Collected data:
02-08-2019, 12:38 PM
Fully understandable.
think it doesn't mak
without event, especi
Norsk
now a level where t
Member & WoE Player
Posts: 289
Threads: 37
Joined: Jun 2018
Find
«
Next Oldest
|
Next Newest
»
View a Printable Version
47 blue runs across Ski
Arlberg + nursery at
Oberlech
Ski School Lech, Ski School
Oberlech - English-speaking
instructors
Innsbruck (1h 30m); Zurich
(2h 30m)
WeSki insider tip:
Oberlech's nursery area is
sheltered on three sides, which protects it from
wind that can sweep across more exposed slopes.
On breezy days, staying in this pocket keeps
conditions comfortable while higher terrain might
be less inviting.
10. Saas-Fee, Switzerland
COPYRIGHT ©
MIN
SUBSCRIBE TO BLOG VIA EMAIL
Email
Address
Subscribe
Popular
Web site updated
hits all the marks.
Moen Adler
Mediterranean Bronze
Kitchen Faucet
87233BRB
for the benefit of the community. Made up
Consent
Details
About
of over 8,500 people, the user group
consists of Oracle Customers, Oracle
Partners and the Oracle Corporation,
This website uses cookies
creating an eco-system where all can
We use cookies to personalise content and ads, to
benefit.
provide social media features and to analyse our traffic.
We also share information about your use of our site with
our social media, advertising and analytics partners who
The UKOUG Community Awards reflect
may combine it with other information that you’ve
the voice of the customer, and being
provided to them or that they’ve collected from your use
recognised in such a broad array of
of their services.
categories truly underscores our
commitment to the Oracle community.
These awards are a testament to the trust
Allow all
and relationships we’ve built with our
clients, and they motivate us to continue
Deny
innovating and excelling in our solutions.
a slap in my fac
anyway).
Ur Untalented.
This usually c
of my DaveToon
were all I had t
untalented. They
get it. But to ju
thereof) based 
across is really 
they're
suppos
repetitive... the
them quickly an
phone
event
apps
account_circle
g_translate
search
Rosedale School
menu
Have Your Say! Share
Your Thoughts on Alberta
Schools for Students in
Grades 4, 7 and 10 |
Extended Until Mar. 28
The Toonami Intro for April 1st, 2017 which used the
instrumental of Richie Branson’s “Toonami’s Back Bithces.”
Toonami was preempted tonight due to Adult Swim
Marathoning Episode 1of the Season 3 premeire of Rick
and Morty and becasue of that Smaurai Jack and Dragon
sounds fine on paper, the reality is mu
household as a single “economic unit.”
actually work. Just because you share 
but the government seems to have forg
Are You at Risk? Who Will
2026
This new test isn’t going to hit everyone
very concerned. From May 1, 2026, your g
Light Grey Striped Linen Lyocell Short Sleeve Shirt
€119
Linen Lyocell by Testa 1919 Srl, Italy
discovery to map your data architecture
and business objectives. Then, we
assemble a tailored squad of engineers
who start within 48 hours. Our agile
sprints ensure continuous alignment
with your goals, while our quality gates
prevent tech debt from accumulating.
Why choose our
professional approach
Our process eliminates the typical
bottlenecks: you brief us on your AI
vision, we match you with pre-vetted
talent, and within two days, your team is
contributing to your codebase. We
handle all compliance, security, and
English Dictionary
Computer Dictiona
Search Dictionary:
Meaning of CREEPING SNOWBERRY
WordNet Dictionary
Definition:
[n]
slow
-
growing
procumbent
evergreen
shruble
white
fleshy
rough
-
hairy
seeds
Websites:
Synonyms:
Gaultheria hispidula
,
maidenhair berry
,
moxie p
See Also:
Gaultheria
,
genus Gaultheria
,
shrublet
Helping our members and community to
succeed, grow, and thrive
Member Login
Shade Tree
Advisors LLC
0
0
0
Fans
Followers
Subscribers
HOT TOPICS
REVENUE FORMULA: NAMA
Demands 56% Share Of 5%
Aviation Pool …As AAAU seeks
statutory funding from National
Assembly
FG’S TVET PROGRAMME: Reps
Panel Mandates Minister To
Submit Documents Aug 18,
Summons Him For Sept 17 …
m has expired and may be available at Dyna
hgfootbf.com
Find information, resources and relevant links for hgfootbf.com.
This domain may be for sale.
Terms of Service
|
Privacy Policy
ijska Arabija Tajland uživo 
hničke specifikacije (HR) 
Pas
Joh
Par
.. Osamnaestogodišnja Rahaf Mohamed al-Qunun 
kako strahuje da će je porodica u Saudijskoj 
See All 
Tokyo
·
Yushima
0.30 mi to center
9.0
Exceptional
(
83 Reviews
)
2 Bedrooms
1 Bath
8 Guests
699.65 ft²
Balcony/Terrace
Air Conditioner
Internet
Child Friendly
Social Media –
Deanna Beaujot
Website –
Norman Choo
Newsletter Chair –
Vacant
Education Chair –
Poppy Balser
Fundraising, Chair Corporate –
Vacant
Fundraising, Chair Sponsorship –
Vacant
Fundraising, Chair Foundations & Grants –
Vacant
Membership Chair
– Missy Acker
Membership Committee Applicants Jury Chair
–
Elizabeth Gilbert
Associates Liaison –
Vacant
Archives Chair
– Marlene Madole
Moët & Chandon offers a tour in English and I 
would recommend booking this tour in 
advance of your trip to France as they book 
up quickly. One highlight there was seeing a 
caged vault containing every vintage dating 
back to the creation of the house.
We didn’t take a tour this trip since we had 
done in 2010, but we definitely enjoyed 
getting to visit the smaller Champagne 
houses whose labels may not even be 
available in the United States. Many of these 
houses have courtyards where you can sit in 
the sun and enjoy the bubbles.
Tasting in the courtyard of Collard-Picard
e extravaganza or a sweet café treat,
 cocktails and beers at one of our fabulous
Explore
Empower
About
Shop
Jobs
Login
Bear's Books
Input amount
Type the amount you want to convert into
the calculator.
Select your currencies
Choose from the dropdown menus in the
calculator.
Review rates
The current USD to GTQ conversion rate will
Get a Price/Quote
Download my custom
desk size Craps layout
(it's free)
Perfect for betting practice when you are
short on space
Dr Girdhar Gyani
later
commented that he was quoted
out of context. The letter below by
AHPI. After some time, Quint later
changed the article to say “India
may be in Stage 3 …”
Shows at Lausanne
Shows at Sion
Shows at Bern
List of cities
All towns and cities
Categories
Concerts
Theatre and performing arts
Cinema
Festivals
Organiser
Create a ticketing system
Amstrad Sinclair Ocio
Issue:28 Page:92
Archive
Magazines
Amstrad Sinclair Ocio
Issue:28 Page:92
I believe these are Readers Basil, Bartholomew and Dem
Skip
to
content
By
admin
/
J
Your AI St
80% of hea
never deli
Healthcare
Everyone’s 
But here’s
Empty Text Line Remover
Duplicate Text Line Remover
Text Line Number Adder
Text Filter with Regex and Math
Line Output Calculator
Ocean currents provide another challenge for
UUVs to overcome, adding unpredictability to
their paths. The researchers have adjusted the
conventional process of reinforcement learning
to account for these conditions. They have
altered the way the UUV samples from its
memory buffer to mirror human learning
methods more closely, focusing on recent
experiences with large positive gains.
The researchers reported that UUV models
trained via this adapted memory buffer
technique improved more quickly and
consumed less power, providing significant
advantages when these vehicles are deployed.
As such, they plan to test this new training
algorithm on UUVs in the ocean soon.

**Instructions for the task**
Repeat only what lies between the first line of the data and the line containing "Toonami was preempted", both of those lines included, exactly as it stands.

**Reply to the exercise**
02-08-2019, 12:38 PM
Fully understandable.
think it doesn't mak
without event, especi
Norsk
now a level where t
Member & WoE Player
Posts: 289
Threads: 37
Joined: Jun 2018
Find
«
Next Oldest
|
Next Newest
»
View a Printable Version
47 blue runs across Ski
Arlberg + nursery at
Oberlech
Ski School Lech, Ski School
Oberlech - English-speaking
instructors
Innsbruck (1h 30m); Zurich
(2h 30m)
WeSki insider tip:
Oberlech's nursery area is
sheltered on three sides, which protects it from
wind that can sweep across more exposed slopes.
On breezy days, staying in this pocket keeps
conditions comfortable while higher terrain might
be less inviting.
10. Saas-Fee, Switzerland
COPYRIGHT ©
MIN
SUBSCRIBE TO BLOG VIA EMAIL
Email
Address
Subscribe
Popular
Web site updated
hits all the marks.
Moen Adler
Mediterranean Bronze
Kitchen Faucet
87233BRB
for the benefit of the community. Made up
Consent
Details
About
of over 8,500 people, the user group
consists of Oracle Customers, Oracle
Partners and the Oracle Corporation,
This website uses cookies
creating an eco-system where all can
We use cookies to personalise content and ads, to
benefit.
provide social media features and to analyse our traffic.
We also share information about your use of our site with
our social media, advertising and analytics partners who
The UKOUG Community Awards reflect
may combine it with other information that you’ve
the voice of the customer, and being
provided to them or that they’ve collected from your use
recognised in such a broad array of
of their services.
categories truly underscores our
commitment to the Oracle community.
These awards are a testament to the trust
Allow all
and relationships we’ve built with our
clients, and they motivate us to continue
Deny
innovating and excelling in our solutions.
a slap in my fac
anyway).
Ur Untalented.
This usually c
of my DaveToon
were all I had t
untalented. They
get it. But to ju
thereof) based 
across is really 
they're
suppos
repetitive... the
them quickly an
phone
event
apps
account_circle
g_translate
search
Rosedale School
menu
Have Your Say! Share
Your Thoughts on Alberta
Schools for Students in
Grades 4, 7 and 10 |
Extended Until Mar. 28
The Toonami Intro for April 1st, 2017 which used the
instrumental of Richie Branson’s “Toonami’s Back Bithces.”
Toonami was preempted tonight due to Adult Swim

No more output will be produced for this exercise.